→ The problem
Retype the lines of the entries from the very first line through the line containing "radzenia sobie z", both ends included, with no changes.

Data items:
────────────────────────────────────────
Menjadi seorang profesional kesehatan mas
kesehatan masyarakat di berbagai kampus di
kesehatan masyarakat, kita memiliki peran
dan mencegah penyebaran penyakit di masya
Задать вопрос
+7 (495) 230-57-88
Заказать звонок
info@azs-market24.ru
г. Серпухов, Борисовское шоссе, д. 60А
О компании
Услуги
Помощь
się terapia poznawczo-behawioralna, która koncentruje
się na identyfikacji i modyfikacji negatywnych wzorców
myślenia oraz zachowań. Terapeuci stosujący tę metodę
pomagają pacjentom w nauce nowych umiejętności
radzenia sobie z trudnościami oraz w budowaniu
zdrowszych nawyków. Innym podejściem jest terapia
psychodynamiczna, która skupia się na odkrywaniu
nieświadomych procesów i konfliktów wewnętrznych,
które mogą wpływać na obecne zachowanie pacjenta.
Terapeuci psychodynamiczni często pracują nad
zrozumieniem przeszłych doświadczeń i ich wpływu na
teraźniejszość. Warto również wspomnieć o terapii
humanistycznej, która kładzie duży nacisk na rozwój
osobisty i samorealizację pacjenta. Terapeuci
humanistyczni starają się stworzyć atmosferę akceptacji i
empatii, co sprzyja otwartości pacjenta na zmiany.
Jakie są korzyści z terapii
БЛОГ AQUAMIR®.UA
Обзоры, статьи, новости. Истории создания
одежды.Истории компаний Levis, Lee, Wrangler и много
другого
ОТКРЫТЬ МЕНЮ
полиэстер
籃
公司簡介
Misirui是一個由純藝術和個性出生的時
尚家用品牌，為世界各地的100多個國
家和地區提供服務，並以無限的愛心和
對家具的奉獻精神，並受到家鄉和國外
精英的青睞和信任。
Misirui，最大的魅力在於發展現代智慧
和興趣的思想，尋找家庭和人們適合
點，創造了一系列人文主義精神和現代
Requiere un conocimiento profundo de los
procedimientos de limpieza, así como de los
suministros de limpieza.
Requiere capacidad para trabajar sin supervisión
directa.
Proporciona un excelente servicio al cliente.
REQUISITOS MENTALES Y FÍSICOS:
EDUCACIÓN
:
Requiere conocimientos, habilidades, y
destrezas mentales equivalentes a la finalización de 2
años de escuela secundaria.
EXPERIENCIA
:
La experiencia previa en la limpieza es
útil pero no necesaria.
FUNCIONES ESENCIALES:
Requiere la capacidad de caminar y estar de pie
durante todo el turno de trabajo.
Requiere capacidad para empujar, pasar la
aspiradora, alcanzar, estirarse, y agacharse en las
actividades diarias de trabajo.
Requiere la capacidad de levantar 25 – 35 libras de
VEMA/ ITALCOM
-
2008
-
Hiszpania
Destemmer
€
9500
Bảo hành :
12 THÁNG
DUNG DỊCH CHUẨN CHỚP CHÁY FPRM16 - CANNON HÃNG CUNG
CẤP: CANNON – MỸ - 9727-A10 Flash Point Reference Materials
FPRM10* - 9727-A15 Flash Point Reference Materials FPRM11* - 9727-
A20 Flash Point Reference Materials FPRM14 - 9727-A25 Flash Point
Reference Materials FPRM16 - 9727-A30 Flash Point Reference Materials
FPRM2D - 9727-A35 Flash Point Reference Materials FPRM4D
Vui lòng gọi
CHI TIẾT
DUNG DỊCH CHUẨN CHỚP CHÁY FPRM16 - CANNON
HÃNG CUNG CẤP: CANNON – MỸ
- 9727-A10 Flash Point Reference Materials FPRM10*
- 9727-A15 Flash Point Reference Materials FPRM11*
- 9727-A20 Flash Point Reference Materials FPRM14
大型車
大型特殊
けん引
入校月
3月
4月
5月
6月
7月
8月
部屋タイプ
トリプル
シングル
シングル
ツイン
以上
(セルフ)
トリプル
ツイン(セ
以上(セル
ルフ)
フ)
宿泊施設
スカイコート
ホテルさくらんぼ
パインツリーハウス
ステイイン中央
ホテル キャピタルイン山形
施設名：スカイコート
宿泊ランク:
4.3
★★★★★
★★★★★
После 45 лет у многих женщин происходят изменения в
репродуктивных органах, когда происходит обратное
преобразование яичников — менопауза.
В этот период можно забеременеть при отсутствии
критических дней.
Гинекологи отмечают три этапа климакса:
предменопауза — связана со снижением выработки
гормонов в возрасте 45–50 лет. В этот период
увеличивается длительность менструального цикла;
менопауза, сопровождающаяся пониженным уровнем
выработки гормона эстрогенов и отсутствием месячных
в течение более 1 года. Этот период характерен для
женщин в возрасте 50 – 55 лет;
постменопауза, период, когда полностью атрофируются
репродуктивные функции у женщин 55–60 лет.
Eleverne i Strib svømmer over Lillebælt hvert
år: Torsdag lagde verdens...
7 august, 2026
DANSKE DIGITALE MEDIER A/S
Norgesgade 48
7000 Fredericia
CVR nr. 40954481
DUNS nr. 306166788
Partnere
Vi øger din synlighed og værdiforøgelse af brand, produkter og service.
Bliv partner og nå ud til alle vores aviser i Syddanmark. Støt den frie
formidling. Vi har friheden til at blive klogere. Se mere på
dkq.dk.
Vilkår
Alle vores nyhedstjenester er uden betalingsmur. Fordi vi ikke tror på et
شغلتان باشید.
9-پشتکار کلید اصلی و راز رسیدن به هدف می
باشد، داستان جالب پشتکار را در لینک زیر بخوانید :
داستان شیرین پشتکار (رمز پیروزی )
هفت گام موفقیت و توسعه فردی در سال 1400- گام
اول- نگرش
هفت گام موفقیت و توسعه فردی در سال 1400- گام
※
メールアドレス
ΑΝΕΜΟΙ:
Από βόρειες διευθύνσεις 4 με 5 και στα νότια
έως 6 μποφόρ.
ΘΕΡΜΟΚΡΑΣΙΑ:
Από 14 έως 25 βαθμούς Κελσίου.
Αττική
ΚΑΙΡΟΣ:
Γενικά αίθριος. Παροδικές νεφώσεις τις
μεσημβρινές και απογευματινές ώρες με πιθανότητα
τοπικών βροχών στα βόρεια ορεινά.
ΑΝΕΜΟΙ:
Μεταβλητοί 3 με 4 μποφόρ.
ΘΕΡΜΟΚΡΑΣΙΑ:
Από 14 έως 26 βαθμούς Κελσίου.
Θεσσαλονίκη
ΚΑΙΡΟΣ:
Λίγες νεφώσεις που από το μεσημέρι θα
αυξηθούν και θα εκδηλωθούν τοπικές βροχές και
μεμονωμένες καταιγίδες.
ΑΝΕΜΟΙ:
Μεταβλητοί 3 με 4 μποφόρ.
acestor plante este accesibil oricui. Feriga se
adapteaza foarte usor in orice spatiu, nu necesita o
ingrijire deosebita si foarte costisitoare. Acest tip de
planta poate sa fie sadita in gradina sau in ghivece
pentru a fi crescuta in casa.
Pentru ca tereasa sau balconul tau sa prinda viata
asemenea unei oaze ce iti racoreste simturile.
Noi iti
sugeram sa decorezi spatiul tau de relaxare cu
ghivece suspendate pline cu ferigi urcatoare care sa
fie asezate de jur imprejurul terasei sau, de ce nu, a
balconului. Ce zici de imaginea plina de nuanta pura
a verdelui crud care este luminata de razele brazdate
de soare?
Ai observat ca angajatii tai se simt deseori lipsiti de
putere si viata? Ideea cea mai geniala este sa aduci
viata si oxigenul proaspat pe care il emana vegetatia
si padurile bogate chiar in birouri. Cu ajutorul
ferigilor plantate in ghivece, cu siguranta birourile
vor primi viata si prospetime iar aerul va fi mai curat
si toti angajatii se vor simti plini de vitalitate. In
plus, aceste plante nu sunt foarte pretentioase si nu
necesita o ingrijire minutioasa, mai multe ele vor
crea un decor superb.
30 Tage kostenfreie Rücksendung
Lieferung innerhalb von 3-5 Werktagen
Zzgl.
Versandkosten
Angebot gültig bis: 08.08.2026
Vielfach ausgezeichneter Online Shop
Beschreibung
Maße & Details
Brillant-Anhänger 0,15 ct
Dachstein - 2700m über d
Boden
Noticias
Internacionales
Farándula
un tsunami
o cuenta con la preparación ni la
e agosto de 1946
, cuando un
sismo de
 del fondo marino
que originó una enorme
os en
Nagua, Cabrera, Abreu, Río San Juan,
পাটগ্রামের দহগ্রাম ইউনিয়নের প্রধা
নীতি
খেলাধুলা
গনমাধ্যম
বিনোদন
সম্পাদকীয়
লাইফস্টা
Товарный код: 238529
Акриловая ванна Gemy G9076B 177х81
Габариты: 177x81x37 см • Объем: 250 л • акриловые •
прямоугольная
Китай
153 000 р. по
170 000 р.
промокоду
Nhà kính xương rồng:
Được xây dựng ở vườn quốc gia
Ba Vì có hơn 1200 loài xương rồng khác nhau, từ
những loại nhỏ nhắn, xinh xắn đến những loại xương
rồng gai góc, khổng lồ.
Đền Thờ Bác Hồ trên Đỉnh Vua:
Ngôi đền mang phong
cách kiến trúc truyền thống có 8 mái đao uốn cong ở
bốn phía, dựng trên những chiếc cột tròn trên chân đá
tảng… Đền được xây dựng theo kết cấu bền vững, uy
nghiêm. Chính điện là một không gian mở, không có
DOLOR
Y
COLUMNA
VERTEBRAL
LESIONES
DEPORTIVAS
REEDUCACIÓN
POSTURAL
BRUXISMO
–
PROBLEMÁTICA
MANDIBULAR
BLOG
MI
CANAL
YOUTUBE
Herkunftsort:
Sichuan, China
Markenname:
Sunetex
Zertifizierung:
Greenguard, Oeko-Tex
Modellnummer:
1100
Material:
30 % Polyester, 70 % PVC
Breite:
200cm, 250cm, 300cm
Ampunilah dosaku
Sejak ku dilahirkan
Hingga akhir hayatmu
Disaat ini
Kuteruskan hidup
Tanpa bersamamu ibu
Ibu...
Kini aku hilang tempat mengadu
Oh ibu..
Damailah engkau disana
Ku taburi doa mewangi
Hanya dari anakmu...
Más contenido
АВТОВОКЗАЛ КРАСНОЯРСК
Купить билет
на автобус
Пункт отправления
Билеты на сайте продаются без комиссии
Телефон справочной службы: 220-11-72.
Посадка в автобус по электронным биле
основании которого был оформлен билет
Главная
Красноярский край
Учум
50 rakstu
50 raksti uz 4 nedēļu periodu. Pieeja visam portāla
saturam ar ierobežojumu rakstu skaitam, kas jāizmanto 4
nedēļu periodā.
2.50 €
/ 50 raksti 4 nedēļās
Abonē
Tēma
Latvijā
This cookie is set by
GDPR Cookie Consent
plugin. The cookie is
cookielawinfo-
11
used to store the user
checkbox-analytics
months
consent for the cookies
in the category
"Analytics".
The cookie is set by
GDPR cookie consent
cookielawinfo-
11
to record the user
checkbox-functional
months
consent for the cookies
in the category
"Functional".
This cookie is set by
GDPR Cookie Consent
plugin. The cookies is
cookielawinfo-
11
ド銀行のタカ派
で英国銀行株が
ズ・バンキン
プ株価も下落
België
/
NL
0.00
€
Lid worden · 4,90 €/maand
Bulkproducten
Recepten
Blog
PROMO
────────────────────────────────────────
→ Task result
Menjadi seorang profesional kesehatan mas
kesehatan masyarakat di berbagai kampus di
kesehatan masyarakat, kita memiliki peran
dan mencegah penyebaran penyakit di masya
Задать вопрос
+7 (495) 230-57-88
Заказать звонок
info@azs-market24.ru
г. Серпухов, Борисовское шоссе, д. 60А
О компании
Услуги
Помощь
się terapia poznawczo-behawioralna, która koncentruje
się na identyfikacji i modyfikacji negatywnych wzorców
myślenia oraz zachowań. Terapeuci stosujący tę metodę
pomagają pacjentom w nauce nowych umiejętności
radzenia sobie z trudnościami oraz w budowaniu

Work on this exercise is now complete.